2. Creates a function return_foo () that returns the value bound to foo.
3. Binds 24 to the name foo (which hides the previous binding of foo).
4. Calls the return_foo () function, which returns 42.

Compare this with the behaviour of a mutable value (created using ref in OCaml):

# let foo = ref 42;;
val foo : int ref = {contents = 42}

# let return_foo () = !foo;;
val return_foo : unit -> int = <fun>

# foo := 24;;
- : unit = ()

# return_foo ();;
- : int = 24

which:

1. Creates a mutable reference containing 42 and binds it to the name foo.
2. Creates a function return_foo () that returns the value stored in the reference bound to foo.
3. Stores 24 in the reference bound to foo.
4. Calls the return_foo () function, which returns 24.

Answer 3

The name foo is first bound to an immutable value 42 and later it is rebound to another immutable value 4242. You can even bind the same name to variables of different types. In OCaml we are talking not about mutability of a variable, but about a mutability of a value. For example, if you bind foo to an array of values, this would be the same name, but bound to a mutable data, so that the value of a variable can change in time. Finally, each new binding just hides the previous one, so the original foo is still bound to 42, but it is invisible and will garbage collected.

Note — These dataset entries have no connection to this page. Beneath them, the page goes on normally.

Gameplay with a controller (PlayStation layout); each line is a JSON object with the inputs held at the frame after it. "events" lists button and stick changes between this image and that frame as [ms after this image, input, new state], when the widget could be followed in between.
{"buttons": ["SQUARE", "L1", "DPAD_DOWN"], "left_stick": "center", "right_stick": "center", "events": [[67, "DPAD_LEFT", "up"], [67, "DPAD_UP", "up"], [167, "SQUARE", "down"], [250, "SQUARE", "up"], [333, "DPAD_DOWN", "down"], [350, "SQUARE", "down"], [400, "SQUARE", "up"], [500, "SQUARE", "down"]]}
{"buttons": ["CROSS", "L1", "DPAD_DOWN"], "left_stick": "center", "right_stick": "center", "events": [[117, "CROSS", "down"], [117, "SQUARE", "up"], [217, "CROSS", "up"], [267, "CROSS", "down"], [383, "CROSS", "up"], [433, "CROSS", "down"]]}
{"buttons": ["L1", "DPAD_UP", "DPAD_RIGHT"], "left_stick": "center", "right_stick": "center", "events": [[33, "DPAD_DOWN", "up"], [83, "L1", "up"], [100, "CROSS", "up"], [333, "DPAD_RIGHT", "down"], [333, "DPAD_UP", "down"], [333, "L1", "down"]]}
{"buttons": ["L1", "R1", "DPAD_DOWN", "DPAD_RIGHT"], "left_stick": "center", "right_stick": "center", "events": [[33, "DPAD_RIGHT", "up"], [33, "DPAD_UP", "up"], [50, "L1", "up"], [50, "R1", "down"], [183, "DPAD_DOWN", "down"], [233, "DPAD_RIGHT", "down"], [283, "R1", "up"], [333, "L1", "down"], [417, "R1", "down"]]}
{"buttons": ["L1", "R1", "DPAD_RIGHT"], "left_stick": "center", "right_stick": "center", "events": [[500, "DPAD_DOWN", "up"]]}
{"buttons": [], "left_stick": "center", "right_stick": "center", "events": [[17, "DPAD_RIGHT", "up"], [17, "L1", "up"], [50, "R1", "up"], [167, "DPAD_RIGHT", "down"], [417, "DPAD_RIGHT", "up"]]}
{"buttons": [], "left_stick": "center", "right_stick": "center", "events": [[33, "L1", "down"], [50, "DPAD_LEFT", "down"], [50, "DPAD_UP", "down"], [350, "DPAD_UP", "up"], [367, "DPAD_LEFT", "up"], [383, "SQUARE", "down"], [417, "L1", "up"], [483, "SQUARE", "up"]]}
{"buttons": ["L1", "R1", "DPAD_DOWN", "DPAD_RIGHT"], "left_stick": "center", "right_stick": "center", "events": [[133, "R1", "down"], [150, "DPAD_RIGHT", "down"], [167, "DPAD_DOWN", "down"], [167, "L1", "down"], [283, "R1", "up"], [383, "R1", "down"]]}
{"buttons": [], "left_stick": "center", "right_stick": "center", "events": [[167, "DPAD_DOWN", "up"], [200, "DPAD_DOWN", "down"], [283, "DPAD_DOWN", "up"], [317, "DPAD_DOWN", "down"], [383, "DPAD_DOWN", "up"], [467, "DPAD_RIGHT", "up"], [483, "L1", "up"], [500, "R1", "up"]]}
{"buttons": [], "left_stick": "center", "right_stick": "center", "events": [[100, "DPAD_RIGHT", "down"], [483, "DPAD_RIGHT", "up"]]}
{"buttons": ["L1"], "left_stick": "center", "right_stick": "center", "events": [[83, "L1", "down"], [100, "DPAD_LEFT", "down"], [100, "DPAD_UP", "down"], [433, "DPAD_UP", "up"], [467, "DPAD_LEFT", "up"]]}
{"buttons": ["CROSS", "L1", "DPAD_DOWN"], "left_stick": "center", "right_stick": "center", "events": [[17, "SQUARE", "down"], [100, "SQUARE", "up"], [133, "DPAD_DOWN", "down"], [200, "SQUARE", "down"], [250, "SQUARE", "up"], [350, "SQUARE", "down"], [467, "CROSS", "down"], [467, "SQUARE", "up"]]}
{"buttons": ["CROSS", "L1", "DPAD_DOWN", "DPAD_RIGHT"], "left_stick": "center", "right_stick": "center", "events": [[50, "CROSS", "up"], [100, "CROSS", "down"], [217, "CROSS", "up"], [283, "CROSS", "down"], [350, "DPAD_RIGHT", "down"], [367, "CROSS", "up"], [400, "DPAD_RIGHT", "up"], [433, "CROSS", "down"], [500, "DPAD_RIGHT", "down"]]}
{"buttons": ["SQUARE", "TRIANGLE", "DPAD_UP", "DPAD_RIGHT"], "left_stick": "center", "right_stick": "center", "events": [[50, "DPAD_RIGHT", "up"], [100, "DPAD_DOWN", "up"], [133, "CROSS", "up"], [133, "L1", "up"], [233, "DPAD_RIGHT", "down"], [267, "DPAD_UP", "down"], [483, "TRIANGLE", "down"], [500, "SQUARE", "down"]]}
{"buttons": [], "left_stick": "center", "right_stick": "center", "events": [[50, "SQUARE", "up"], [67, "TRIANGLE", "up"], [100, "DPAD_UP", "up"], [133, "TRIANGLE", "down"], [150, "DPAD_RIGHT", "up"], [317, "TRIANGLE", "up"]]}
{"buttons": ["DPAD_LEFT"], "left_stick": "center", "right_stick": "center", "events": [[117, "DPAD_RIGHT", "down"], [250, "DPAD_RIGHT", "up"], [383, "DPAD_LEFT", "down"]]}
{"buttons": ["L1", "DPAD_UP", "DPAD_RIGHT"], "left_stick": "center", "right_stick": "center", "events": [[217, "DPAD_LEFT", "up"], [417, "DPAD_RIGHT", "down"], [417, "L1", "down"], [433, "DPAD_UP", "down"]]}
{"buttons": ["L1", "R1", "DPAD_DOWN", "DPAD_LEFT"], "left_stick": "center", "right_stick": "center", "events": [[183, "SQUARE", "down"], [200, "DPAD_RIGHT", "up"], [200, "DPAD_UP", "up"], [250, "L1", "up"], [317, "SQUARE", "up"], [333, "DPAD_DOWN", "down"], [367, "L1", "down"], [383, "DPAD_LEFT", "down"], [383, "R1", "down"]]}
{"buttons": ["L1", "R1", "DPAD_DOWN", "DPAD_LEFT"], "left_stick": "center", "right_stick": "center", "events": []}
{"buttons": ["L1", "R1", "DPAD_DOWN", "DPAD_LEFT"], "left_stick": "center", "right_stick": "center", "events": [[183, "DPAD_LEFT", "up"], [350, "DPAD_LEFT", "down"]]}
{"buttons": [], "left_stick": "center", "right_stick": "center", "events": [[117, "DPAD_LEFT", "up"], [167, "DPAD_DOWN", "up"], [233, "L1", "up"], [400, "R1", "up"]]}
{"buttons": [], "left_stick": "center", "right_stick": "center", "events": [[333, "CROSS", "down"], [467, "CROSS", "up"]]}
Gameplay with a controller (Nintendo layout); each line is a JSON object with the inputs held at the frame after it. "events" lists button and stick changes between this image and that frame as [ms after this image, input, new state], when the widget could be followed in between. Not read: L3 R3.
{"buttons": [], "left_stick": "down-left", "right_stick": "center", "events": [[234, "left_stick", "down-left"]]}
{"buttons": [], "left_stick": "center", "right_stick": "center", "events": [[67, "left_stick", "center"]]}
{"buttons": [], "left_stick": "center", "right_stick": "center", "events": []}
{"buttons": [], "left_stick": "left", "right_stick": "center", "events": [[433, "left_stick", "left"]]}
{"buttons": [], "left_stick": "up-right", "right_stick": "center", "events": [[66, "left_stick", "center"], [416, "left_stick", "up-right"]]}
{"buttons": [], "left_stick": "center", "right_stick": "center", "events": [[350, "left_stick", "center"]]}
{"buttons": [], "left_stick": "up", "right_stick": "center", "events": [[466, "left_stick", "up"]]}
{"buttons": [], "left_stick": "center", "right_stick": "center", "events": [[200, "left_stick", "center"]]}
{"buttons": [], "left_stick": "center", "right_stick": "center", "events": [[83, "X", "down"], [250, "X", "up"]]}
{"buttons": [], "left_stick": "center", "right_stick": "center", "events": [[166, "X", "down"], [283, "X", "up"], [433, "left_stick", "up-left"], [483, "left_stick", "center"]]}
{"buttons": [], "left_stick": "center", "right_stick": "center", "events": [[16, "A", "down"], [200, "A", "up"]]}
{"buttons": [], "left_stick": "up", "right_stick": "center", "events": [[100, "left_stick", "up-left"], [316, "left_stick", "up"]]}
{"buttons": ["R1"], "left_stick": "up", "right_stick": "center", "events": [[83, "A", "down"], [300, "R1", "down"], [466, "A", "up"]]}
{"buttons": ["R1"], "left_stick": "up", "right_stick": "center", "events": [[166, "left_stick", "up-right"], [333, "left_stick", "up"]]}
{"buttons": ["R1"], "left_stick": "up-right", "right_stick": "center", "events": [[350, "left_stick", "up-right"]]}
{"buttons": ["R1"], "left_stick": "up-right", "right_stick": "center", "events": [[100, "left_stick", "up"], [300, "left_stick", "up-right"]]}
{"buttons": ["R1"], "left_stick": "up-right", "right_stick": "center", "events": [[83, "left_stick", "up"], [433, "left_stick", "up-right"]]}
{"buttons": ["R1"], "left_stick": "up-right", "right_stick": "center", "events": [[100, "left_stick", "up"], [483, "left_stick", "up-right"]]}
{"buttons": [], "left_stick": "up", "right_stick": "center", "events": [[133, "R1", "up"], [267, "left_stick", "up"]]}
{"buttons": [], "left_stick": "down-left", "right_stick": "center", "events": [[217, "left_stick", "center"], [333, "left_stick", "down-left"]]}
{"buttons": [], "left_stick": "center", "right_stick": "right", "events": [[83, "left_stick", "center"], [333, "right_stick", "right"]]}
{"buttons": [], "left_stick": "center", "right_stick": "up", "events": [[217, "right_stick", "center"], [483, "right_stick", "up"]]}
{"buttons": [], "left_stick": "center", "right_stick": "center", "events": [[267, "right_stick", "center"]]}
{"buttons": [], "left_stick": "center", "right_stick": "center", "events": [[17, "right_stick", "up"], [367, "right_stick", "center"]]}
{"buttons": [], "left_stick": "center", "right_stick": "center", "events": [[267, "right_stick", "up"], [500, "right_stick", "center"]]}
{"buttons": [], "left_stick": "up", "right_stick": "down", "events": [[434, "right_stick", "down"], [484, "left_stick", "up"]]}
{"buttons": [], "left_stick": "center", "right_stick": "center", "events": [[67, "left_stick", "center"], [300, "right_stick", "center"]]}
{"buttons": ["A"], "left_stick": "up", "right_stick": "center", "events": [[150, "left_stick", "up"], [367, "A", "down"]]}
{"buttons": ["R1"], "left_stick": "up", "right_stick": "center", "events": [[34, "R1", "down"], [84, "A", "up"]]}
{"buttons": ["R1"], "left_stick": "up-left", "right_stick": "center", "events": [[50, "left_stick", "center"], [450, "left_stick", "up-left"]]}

Maybe a little example will clarify the idea:

let example () = 
  let foo = 42     in (* 1 *)
  let foo = 4242   in (* 2 *)
  let foo = [|42|] in (* 3 *)
  foo.(0) <- 56       (* 4 *)

It might be easier to have the following mental model:

                  (*1*)  +--------+
                  +----> |   42   |
+------------+    |      +--------+
|            +----+
|    foo     +----+      +--------+
|            |    +----> |  4242  |
+---------+--+    (*2*)  +--------+
          |
          |       (*3*)  +--------+
          +------------> |[| 42 |]|
                  (*4*)  +--------+

On lines 1 and 2 we just bind a variable foo to two different values. On line 3 we bind it to an array that contains one element. On line 4, we change the value, and foo is still bound to the same value, but the value contains different datum.

I hope I didn't confuse you even more ;)